Synopsis Approaching (Almost) Any Machine Learning Problem by : Abhishek Thakur

This is not a traditional book. The book has a lot of code. If you don't like the code first approach do not buy this book. Making code available on Github is not an option. This book is for people who have some theoretical knowledge of machine learning and deep learning and want to dive into applied machine learning. The book doesn't explain the algorithms but is more oriented towards how and what should you use to solve machine learning and deep learning problems. The book is not for you if you are looking for pure basics. The book is for you if you are looking for guidance on approaching machine learning problems. The book is best enjoyed with a cup of coffee and a laptop/workstation where you can code along. Table of contents: - Setting up your working environment - Supervised vs unsupervised learning - Cross-validation - Evaluation metrics - Arranging machine learning projects - Approaching categorical variables - Feature engineering - Feature selection - Hyperparameter optimization - Approaching image classification & segmentation - Approaching text classification/regression - Approaching ensembling and stacking - Approaching reproducible code & model serving There are no sub-headings. Important terms are written in bold. I will be answering all your queries related to the book and will be making YouTube tutorials to cover what has not been discussed in the book.

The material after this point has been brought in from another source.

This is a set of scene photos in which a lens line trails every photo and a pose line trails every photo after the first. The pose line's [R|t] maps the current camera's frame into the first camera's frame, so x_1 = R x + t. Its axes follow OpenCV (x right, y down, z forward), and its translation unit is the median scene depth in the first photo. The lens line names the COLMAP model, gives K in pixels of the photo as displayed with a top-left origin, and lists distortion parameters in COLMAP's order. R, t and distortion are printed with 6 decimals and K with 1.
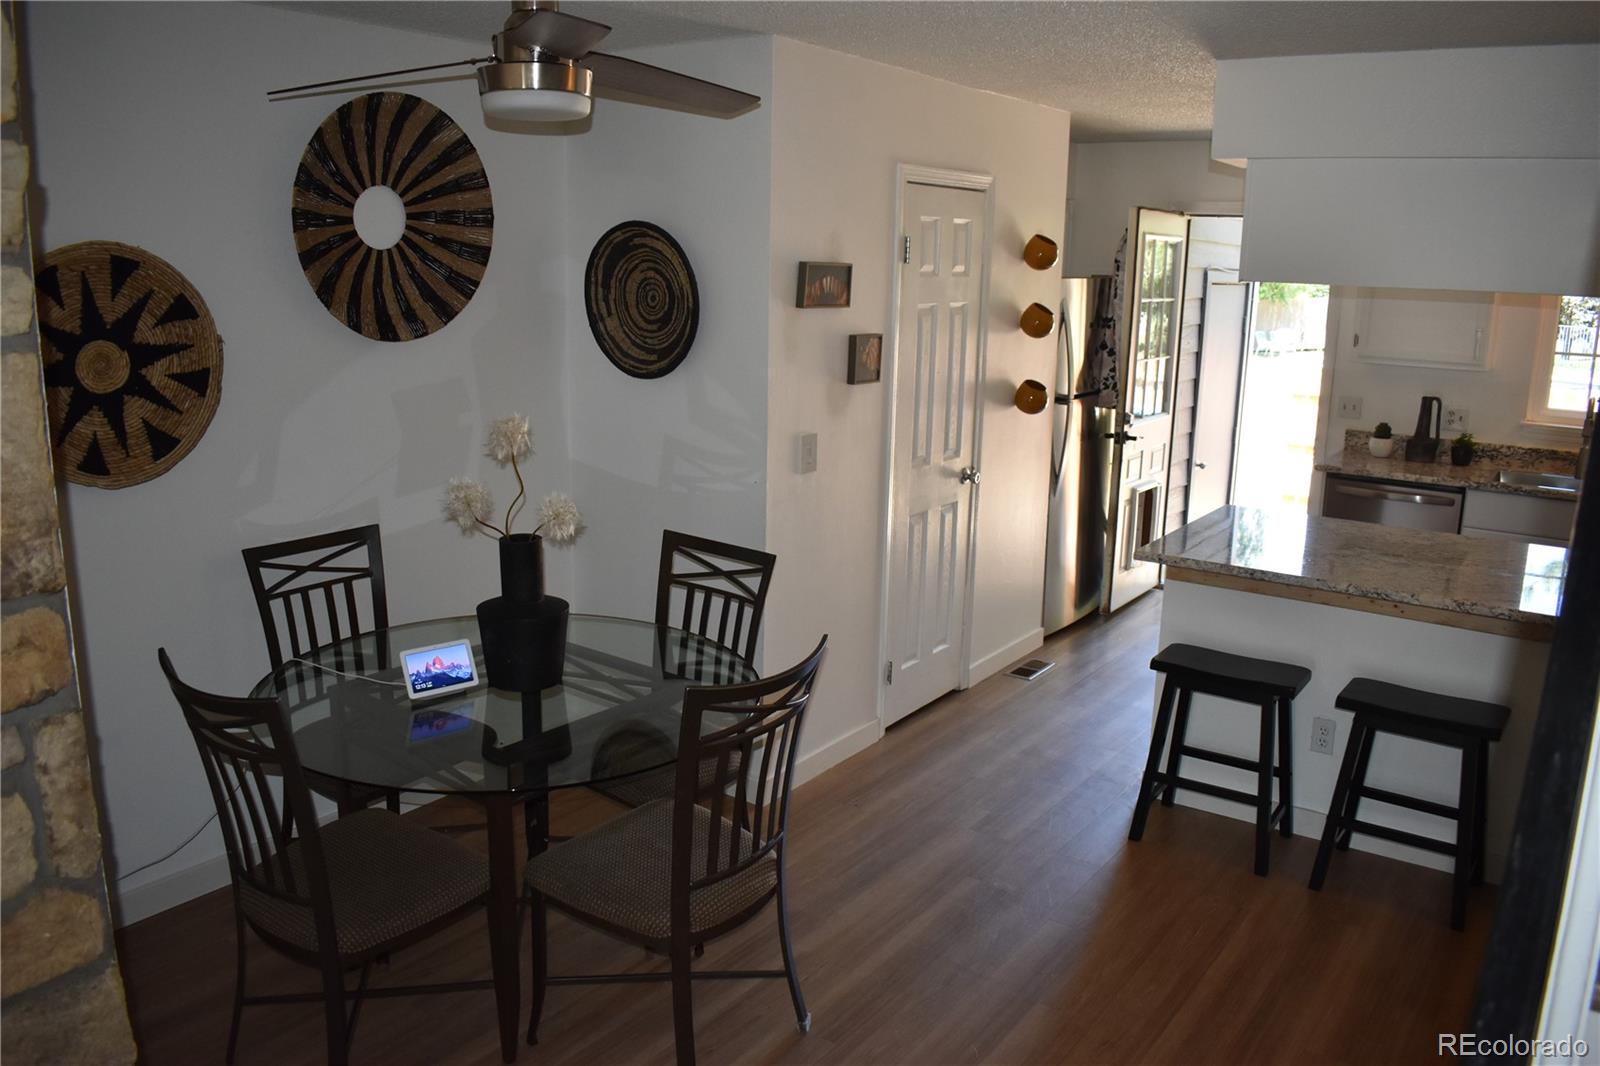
lens RADIAL K [[1241.2, 0, 804.4], [0, 1241.2, 537.5], [0, 0, 1]] dist [-0.098614, 0.011142]
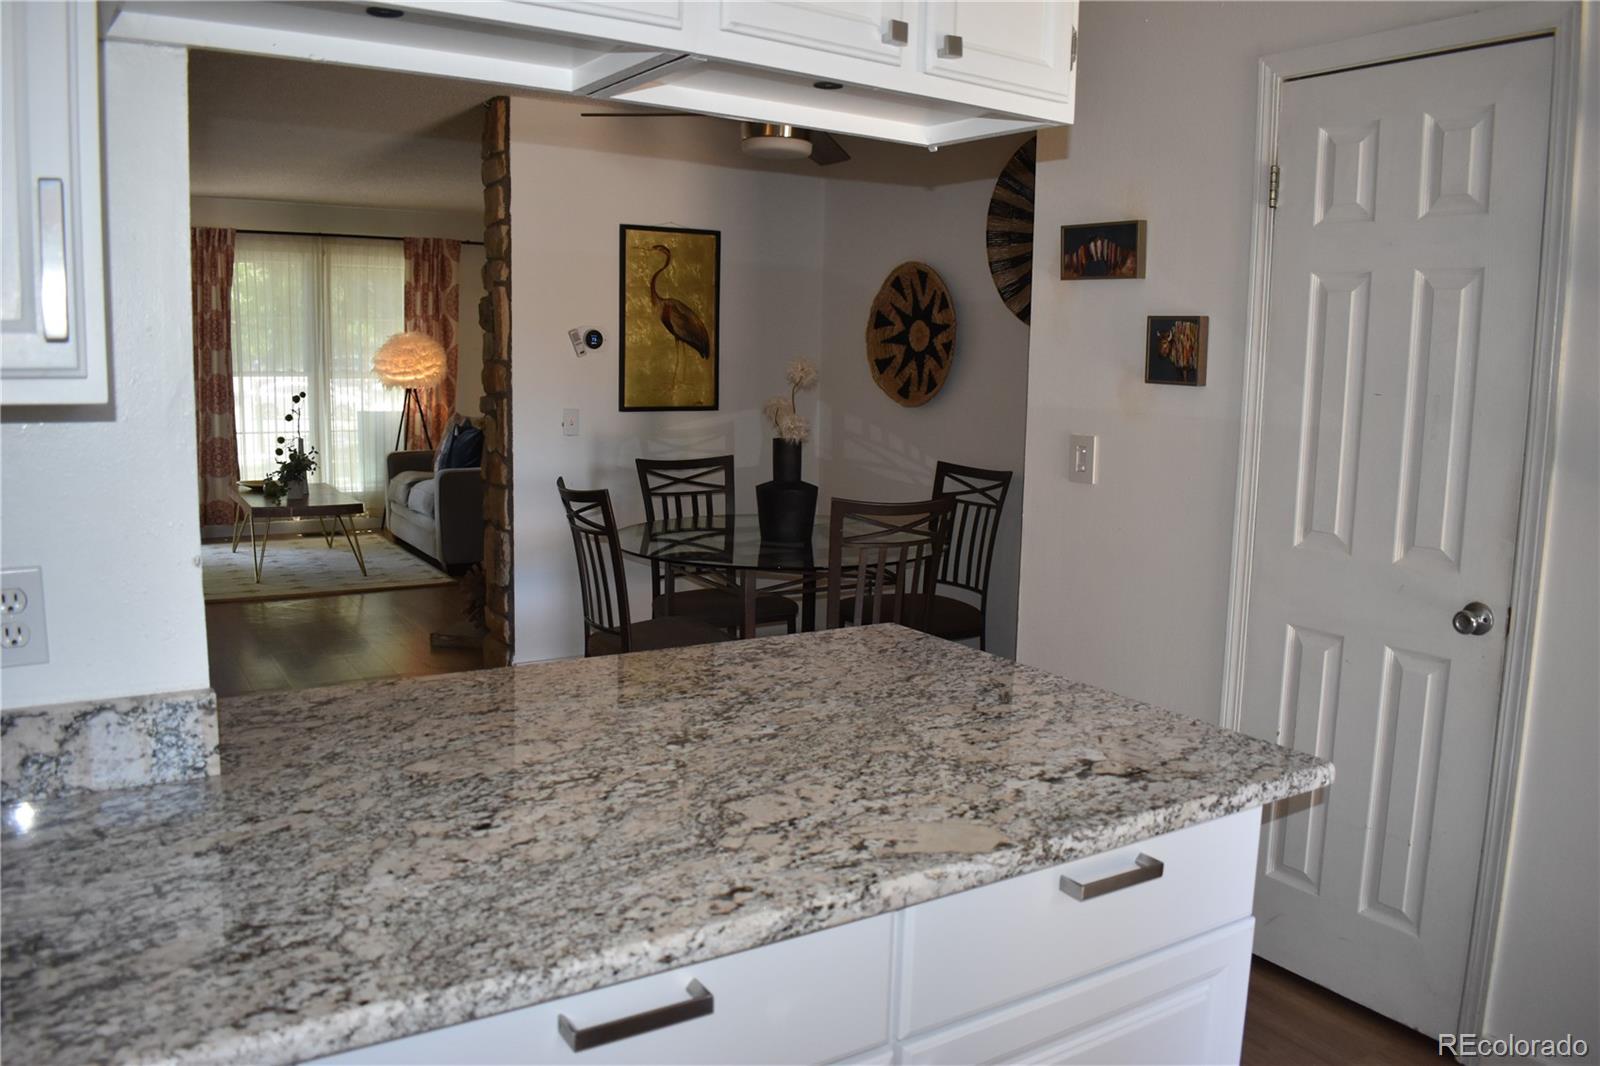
lens RADIAL K [[1241.2, 0, 804.4], [0, 1241.2, 537.5], [0, 0, 1]] dist [-0.098614, 0.011142]
pose [[-0.374898, 0.107352, -0.920830, 0.930287], [-0.235982, 0.949504, 0.206770, -0.161979], [0.896529, 0.294817, -0.330634, 1.261388]]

To ask questions/doubts, visit this link: https://bit.ly/aamlquestions And Subscribe to my youtube channel: https://bit.ly/abhitubesub

An Introduction to Machine Learning

An Introduction to Machine Learning
Author :
Publisher : Springer
Total Pages : 348
Release :
ISBN-10 : 9783319639130
ISBN-13 : 3319639137
Rating : 4/5 (30 Downloads)

Synopsis An Introduction to Machine Learning by : Miroslav Kubat

This textbook presents fundamental machine learning concepts in an easy to understand manner by providing practical advice, using straightforward examples, and offering engaging discussions of relevant applications. The main topics include Bayesian classifiers, nearest-neighbor classifiers, linear and polynomial classifiers, decision trees, neural networks, and support vector machines. Later chapters show how to combine these simple tools by way of “boosting,” how to exploit them in more complicated domains, and how to deal with diverse advanced practical issues. One chapter is dedicated to the popular genetic algorithms. This revised edition contains three entirely new chapters on critical topics regarding the pragmatic application of machine learning in industry. The chapters examine multi-label domains, unsupervised learning and its use in deep learning, and logical approaches to induction. Numerous chapters have been expanded, and the presentation of the material has been enhanced. The book contains many new exercises, numerous solved examples, thought-provoking experiments, and computer assignments for independent work.